* _TASK DIRECTIONS_
Return exactly those lines of the material below that fall between the line holding "36: (599, 449)" and the line holding "55: (599, 96)", inclusive.

* _RAW DATA_
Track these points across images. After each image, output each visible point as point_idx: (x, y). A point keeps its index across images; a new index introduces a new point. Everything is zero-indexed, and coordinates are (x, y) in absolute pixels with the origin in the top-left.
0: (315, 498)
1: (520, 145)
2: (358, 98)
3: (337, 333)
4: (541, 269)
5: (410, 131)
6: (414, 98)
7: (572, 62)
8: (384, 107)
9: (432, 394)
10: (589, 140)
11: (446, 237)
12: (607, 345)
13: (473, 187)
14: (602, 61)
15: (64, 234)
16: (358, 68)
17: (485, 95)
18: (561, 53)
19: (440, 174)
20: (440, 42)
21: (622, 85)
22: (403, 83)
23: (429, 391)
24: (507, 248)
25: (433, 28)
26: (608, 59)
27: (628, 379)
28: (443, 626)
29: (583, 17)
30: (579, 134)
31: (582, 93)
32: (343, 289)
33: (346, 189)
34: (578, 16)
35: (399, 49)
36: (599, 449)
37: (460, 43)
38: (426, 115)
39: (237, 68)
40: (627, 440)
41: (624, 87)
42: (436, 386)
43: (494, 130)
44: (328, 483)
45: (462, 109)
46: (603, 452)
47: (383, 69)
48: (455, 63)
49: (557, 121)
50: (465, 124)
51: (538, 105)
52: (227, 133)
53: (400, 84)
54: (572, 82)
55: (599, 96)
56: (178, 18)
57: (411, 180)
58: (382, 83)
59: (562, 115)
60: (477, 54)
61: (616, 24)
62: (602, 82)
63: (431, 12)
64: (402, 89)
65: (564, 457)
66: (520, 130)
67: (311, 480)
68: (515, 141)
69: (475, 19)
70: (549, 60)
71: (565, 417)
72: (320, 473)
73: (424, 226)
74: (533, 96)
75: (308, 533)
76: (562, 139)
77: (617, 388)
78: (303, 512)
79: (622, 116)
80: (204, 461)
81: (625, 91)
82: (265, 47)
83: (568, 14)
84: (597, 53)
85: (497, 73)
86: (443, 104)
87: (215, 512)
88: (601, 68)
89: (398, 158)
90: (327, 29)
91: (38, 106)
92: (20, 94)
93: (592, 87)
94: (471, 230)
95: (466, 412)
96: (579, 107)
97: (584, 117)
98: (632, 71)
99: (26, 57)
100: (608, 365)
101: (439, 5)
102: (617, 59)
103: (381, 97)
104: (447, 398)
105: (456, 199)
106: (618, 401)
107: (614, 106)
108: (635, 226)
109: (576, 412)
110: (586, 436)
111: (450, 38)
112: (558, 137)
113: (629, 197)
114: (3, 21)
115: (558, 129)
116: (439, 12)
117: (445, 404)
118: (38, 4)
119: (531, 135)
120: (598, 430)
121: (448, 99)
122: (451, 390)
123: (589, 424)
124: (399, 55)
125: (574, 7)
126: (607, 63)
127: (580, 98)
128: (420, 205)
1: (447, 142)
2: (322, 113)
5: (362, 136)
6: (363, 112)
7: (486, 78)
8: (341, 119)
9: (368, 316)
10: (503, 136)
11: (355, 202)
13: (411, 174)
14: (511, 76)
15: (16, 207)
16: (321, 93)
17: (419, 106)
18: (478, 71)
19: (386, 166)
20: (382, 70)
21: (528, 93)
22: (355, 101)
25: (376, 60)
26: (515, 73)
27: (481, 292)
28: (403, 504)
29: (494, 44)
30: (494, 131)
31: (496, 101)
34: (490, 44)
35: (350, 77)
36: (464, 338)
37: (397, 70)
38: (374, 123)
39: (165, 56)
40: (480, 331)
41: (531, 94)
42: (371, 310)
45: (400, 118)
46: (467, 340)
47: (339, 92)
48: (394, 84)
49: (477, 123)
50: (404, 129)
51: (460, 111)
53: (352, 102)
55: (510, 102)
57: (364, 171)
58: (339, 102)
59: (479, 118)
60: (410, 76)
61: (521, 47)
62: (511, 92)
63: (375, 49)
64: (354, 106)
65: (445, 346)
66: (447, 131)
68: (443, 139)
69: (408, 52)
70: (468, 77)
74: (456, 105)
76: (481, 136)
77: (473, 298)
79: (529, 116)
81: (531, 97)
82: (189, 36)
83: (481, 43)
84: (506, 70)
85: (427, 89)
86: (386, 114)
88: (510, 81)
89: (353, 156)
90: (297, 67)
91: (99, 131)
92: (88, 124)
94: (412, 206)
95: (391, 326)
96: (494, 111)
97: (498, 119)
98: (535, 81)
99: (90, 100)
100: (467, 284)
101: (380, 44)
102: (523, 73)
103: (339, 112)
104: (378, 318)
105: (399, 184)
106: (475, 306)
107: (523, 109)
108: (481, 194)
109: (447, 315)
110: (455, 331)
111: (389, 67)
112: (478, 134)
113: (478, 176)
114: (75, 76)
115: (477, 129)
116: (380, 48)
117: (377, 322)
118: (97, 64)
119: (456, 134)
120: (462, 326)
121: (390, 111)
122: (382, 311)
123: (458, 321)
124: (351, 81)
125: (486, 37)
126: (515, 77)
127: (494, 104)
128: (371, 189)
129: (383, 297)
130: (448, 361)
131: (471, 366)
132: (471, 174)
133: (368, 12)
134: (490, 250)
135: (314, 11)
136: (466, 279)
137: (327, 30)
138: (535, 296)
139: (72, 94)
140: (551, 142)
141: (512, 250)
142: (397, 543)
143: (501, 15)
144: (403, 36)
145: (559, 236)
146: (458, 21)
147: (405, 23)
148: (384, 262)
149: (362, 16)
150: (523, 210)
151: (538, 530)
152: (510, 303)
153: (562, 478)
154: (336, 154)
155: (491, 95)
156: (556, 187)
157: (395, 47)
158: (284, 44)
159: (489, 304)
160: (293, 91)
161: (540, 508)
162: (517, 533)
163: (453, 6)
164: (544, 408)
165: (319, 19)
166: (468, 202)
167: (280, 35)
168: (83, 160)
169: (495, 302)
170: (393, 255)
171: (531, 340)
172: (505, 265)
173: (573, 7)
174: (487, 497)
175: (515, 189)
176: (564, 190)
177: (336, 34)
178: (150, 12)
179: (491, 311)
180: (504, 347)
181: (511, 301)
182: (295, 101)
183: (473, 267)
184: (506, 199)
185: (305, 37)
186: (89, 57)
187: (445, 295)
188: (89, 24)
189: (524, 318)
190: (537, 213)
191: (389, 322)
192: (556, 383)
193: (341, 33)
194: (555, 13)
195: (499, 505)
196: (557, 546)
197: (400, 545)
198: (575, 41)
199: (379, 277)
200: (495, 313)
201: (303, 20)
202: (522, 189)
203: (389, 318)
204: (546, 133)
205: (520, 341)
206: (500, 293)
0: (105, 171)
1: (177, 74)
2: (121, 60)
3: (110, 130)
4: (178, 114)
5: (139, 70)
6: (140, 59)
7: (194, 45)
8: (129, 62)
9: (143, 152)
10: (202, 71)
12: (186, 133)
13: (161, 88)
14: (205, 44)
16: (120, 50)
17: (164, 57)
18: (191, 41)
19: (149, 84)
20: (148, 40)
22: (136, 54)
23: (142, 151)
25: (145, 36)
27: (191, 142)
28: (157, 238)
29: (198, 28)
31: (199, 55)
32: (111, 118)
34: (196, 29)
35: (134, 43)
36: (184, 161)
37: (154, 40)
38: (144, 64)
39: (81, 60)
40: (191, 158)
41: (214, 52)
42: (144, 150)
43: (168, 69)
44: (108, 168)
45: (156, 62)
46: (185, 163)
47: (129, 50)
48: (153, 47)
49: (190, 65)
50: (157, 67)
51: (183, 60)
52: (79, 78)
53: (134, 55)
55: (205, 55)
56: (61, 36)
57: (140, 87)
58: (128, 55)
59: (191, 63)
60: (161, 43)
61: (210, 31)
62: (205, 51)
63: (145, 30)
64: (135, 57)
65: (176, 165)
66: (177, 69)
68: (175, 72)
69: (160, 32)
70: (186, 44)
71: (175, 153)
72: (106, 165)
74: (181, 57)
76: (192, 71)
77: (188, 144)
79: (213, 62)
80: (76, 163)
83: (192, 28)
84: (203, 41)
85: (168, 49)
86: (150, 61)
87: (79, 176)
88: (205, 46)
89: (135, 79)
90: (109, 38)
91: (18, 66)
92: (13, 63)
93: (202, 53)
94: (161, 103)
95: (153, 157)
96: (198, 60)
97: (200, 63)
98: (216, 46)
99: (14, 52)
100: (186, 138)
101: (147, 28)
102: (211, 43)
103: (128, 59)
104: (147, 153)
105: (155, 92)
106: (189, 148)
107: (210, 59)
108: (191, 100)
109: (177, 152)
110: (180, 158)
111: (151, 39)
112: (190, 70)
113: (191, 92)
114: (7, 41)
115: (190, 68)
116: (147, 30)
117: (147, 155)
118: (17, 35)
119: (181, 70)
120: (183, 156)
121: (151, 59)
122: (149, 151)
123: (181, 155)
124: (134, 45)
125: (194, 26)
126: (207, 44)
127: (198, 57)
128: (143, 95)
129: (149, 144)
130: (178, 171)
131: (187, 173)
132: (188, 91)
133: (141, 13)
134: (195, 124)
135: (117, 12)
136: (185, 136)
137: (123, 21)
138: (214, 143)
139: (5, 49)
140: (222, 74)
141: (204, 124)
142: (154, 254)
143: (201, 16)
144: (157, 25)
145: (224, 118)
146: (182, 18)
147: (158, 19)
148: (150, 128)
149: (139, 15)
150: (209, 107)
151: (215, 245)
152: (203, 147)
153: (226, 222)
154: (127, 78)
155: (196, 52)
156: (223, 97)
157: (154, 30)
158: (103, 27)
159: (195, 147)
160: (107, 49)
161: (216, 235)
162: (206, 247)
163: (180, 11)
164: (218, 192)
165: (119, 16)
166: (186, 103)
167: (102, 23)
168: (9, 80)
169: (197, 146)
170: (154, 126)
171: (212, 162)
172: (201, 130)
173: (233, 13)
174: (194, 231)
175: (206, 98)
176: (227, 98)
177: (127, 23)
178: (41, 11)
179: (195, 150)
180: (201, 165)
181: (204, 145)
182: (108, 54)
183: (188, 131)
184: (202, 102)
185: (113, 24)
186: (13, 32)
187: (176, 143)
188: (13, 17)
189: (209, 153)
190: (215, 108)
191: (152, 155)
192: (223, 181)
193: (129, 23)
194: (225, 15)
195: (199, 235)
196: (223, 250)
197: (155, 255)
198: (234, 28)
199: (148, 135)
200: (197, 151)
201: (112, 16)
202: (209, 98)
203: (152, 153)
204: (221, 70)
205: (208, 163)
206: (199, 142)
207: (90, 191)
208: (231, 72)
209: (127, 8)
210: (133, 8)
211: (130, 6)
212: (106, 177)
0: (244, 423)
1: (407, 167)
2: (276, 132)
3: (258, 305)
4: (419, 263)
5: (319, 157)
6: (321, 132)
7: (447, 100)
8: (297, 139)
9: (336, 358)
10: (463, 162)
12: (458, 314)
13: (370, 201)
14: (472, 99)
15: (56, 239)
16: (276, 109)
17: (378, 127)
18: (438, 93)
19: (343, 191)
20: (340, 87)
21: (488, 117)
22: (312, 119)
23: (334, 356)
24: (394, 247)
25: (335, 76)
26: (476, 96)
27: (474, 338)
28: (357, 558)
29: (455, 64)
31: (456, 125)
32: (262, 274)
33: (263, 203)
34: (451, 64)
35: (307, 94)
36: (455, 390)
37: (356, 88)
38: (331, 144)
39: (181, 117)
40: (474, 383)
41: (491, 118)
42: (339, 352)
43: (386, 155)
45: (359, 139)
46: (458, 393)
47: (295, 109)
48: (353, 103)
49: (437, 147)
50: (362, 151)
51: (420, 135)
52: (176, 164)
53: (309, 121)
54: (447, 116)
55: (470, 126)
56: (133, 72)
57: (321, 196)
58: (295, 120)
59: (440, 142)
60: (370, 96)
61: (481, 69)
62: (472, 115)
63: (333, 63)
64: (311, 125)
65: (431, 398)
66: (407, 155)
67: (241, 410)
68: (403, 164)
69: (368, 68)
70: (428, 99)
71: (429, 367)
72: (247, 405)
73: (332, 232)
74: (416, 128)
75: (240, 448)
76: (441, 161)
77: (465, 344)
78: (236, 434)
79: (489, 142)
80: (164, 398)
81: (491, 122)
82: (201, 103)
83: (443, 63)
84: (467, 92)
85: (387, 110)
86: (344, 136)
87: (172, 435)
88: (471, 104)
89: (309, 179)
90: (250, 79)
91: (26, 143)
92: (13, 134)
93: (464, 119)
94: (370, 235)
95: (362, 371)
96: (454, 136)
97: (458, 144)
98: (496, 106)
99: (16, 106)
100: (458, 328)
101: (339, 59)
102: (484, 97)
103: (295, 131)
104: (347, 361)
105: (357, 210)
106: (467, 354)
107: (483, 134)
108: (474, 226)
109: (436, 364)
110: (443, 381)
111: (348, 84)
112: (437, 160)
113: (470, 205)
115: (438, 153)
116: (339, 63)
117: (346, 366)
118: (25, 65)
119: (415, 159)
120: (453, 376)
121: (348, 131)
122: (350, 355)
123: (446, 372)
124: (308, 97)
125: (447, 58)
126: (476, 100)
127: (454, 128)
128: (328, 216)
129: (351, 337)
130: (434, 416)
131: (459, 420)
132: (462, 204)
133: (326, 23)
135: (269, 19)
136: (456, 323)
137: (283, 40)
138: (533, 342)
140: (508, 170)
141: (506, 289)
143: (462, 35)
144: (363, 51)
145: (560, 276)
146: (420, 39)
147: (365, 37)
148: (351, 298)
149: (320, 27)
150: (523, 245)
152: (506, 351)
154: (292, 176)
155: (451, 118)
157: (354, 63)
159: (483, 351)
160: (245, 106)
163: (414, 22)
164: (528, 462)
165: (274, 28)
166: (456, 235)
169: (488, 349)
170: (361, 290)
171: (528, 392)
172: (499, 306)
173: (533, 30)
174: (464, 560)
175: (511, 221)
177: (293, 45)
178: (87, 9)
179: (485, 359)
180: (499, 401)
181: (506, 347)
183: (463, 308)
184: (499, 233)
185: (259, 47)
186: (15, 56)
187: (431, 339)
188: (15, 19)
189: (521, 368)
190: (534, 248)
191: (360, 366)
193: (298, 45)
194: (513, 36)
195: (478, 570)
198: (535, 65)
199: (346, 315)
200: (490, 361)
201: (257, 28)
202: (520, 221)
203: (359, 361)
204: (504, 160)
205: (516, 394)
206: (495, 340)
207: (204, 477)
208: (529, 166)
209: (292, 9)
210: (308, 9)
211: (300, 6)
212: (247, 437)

* _ANSWER BELOW_
36: (599, 449)
37: (460, 43)
38: (426, 115)
39: (237, 68)
40: (627, 440)
41: (624, 87)
42: (436, 386)
43: (494, 130)
44: (328, 483)
45: (462, 109)
46: (603, 452)
47: (383, 69)
48: (455, 63)
49: (557, 121)
50: (465, 124)
51: (538, 105)
52: (227, 133)
53: (400, 84)
54: (572, 82)
55: (599, 96)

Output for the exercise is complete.